= Richard Aldous =

British historian and biographer

Richard Aldous is a British historian and biographer based at Bard College, New York, where he is Eugene Meyer Distinguished Professor of History.

Born in Essex, Aldous was educated at the University of Cambridge. In 2006 he was made Head of the School of History and Archives in University College Dublin. Aldous has written books about Malcolm Sargent, Harold Macmillan, a twin-biography of Benjamin Disraeli and William Gladstone, a study of Ronald Reagan and Margaret Thatcher's political relationship, a book on JFK's treasury secretary C. Douglas Dillon, as well as a biography of Arthur M. Schlesinger Jr.
Since 2010 he is the Eugene Meyer Professor at Bard College, where he has served as Chair of the Faculty Senate. He is a Contributing Editor for The American Interest, a founding member of the editorial team at American Purpose magazine, and host of the Bookstack podcast. He has written for newspapers such as the Wall Street Journal, the Washington Post, and the New York Times, and appeared on CNN, Fox News, PBS, RTÉ and the BBC. He was the Spectrum News/NY1 Royal Expert for coverage of the funeral of Queen Elizabeth II and the coronation of King Charles III.

==Works==
- Tunes Of Glory: The Life of Malcolm Sargent. Hutchinson, 2001, ISBN 1-4481-3694-6.
- Macmillan, Eisenhower And The Cold War, Four Courts Press, 2005, ISBN 1-85182-923-7.
- The Lion and the Unicorn: Gladstone vs Disraeli. Hutchinson/W. W. Norton, 2006, ISBN 1-4481-3817-5.
- Great Irish Speeches. Quercus, 2007, ISBN 1-84724-658-3.
- Reagan and Thatcher. The Difficult Relationship. Hutchinson/W. W. Norton, 2012, ISBN 0-09-192608-4.
- Tony Ryan: Ireland's Aviator. Gill & Macmillan, 2013, ISBN 978-0717157815.
- Schlesinger: The Imperial Historian. W. W. Norton, 2017, ISBN 0-393-24470-9.
- The Dillon Era: Douglas Dillon in the Eisenhower, Kennedy, and Johnson Administration.
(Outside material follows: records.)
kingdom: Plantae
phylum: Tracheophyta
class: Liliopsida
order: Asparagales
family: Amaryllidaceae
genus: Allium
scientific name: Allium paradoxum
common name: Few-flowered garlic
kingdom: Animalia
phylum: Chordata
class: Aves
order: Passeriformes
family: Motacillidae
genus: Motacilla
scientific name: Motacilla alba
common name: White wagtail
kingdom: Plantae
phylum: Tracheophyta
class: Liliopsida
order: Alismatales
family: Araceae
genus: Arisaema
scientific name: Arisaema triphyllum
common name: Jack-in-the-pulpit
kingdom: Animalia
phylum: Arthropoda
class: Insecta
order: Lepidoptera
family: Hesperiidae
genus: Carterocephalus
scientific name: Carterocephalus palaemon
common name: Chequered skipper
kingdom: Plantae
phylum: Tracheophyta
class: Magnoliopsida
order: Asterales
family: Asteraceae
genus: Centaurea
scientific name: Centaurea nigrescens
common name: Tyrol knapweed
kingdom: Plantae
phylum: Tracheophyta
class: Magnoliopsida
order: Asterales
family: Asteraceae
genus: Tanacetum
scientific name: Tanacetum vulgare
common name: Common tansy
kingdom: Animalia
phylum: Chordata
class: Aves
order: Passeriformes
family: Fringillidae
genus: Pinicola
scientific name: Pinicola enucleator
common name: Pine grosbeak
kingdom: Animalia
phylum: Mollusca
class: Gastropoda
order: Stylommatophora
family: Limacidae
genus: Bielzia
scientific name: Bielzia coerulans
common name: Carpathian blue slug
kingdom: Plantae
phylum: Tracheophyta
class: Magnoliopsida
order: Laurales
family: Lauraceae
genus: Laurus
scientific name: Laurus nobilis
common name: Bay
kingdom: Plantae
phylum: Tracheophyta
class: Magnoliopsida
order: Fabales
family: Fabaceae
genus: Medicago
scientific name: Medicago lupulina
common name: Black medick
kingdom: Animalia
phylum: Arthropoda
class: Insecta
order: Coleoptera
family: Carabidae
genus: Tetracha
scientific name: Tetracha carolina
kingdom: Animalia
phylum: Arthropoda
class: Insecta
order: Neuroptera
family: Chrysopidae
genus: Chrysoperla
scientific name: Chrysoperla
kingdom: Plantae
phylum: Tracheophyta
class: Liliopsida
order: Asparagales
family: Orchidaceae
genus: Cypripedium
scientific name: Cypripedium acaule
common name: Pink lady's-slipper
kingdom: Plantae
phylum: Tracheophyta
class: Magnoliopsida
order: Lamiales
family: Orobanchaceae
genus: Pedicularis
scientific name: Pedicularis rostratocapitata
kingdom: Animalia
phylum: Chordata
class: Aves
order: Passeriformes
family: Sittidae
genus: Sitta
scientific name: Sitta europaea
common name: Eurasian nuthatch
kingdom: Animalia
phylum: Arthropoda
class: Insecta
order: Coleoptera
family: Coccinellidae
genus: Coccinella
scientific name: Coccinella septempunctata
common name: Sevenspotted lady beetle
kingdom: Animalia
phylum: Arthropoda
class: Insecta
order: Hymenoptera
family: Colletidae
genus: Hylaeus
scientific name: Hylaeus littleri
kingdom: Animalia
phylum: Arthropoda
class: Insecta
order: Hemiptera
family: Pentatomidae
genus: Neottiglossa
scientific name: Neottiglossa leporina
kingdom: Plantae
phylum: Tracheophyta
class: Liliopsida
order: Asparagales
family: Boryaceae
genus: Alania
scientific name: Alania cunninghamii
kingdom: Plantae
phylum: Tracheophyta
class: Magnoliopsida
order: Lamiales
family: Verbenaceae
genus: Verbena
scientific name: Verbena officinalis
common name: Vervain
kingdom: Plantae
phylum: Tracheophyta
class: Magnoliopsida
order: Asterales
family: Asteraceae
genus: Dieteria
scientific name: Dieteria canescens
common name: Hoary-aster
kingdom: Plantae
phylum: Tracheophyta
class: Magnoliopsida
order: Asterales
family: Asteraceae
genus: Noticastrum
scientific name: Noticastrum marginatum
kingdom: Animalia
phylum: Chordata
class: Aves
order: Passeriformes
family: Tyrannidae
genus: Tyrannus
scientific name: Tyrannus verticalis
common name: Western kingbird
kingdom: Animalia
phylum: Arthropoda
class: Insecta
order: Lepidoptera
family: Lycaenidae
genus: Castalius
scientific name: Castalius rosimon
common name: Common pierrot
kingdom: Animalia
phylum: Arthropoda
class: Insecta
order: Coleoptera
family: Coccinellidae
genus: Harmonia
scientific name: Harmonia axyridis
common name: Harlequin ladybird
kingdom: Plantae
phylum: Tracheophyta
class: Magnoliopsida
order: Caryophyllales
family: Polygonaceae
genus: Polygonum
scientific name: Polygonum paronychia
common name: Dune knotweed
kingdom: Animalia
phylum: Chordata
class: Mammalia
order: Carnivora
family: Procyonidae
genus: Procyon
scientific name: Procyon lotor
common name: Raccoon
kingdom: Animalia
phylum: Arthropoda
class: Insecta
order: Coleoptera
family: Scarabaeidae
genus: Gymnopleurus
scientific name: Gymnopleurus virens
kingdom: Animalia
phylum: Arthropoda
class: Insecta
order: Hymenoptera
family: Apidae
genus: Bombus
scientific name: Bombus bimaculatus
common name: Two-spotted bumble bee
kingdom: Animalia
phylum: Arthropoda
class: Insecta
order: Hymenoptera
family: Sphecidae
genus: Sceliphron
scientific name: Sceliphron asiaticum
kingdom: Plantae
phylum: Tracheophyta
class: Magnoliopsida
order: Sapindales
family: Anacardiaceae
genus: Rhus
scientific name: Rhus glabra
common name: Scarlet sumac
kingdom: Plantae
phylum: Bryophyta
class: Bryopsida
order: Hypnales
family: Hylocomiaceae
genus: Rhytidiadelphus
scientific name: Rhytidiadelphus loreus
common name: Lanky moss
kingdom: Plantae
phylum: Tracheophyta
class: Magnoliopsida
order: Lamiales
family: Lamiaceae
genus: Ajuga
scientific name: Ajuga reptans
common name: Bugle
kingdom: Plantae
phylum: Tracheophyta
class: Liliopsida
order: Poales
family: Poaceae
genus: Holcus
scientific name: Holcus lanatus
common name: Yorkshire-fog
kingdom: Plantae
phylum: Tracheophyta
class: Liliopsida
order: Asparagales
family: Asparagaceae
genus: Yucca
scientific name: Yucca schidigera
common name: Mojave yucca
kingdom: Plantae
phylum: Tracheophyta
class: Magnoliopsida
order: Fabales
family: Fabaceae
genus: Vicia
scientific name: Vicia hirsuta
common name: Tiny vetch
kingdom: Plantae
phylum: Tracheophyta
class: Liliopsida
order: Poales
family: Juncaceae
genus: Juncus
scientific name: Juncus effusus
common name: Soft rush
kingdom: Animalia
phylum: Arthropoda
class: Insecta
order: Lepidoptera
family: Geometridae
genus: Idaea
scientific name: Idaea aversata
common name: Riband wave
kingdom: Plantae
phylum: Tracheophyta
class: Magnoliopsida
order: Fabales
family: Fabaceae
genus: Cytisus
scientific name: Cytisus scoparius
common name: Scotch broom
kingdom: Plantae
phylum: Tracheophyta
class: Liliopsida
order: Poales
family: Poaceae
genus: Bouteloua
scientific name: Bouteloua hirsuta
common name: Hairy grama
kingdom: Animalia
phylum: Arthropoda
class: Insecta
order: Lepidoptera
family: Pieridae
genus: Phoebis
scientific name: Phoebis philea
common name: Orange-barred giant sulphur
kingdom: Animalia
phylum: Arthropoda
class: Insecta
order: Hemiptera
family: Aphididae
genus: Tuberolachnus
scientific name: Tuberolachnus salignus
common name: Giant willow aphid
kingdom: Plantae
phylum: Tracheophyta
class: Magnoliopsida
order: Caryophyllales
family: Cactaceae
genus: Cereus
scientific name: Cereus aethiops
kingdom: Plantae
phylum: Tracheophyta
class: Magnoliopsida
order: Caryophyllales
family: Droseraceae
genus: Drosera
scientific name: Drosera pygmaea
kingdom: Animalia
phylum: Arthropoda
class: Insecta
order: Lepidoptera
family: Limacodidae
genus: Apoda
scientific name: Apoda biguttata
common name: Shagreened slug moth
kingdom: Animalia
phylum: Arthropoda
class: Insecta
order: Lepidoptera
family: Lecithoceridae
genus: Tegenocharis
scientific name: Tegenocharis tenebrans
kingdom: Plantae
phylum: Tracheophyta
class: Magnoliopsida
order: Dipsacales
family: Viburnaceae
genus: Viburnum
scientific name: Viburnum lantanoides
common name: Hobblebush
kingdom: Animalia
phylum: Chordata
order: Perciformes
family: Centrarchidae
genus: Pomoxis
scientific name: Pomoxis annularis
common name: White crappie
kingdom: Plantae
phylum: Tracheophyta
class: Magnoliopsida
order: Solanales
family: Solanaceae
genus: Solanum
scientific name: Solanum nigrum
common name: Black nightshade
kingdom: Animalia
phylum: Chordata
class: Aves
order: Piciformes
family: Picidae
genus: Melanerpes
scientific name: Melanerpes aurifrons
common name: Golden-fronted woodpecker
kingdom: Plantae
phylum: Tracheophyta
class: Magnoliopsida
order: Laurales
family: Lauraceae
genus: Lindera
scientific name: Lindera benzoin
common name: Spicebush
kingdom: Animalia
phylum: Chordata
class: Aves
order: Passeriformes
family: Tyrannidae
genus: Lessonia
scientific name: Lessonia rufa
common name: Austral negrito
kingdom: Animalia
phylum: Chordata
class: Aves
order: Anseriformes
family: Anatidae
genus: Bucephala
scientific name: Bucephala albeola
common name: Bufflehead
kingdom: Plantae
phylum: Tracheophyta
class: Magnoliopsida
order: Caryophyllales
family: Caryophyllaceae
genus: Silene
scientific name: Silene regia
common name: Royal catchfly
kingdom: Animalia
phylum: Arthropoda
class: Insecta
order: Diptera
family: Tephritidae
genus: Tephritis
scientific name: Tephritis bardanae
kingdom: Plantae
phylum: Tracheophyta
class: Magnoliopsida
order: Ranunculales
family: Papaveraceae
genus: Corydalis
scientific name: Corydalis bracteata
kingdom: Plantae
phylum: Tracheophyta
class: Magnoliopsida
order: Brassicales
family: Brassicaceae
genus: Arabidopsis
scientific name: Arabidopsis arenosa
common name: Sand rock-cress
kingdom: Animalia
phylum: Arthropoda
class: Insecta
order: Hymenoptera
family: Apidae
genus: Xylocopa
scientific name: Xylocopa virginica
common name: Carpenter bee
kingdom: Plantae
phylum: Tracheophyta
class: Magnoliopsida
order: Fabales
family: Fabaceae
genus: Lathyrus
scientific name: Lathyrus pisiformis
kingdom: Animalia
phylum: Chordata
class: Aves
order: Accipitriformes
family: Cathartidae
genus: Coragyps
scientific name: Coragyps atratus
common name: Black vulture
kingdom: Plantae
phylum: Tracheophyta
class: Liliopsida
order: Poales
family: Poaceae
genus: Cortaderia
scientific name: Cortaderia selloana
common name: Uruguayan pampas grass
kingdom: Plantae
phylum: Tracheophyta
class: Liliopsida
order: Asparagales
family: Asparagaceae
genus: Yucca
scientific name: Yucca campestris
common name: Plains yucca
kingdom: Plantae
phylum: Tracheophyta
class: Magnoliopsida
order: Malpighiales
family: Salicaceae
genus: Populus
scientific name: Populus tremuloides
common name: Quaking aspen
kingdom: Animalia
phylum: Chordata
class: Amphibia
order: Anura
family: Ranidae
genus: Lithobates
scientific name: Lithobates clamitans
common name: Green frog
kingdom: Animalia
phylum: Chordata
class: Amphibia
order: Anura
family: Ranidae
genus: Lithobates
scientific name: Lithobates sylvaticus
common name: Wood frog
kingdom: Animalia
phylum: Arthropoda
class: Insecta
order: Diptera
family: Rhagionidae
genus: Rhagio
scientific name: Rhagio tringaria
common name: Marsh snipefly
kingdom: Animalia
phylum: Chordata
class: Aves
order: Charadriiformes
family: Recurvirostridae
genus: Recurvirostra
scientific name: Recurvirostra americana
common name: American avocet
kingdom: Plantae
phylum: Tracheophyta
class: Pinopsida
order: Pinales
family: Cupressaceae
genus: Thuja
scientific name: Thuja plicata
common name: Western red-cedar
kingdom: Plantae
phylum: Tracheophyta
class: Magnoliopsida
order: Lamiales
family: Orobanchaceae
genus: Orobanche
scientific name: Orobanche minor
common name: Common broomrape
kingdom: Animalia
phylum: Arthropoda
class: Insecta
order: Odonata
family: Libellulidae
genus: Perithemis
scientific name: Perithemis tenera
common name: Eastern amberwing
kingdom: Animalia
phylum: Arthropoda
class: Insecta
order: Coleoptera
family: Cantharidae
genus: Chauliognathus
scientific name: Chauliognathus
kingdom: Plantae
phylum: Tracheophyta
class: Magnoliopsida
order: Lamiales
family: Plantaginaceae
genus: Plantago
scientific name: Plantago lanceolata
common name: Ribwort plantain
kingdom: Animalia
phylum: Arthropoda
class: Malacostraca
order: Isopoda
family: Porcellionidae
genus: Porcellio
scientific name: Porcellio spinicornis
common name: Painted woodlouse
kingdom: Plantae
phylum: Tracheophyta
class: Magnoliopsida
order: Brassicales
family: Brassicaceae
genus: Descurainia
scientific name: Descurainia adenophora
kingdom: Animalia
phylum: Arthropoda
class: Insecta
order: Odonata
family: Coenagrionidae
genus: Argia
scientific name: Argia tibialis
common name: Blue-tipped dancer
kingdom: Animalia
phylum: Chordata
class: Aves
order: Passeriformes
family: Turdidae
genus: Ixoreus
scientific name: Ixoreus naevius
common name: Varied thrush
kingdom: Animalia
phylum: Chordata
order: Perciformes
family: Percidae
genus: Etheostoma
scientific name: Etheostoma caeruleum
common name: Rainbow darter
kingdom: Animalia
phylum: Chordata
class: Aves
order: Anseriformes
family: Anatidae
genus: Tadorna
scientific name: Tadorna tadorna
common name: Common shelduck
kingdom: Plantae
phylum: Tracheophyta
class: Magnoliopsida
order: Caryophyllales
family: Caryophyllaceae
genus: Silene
McGill–Queen's University Press, 2023, ISBN 978-0228018872.
- Harold Macmillan and Britain's World Role (edited with Sabine Lee). Macmillan, 1995, ISBN 978-0333630532.
- Harold Macmillan: Aspects of a Political Life (edited with Sabine Lee). Macmillan, 1999, ISBN 978-0333713730.
- Diplomacy & Statecraft, Volume 33, Issue 1, 2022 (edited with Nigel Ashton): David Reynolds: Studies in Competitive Co-operation.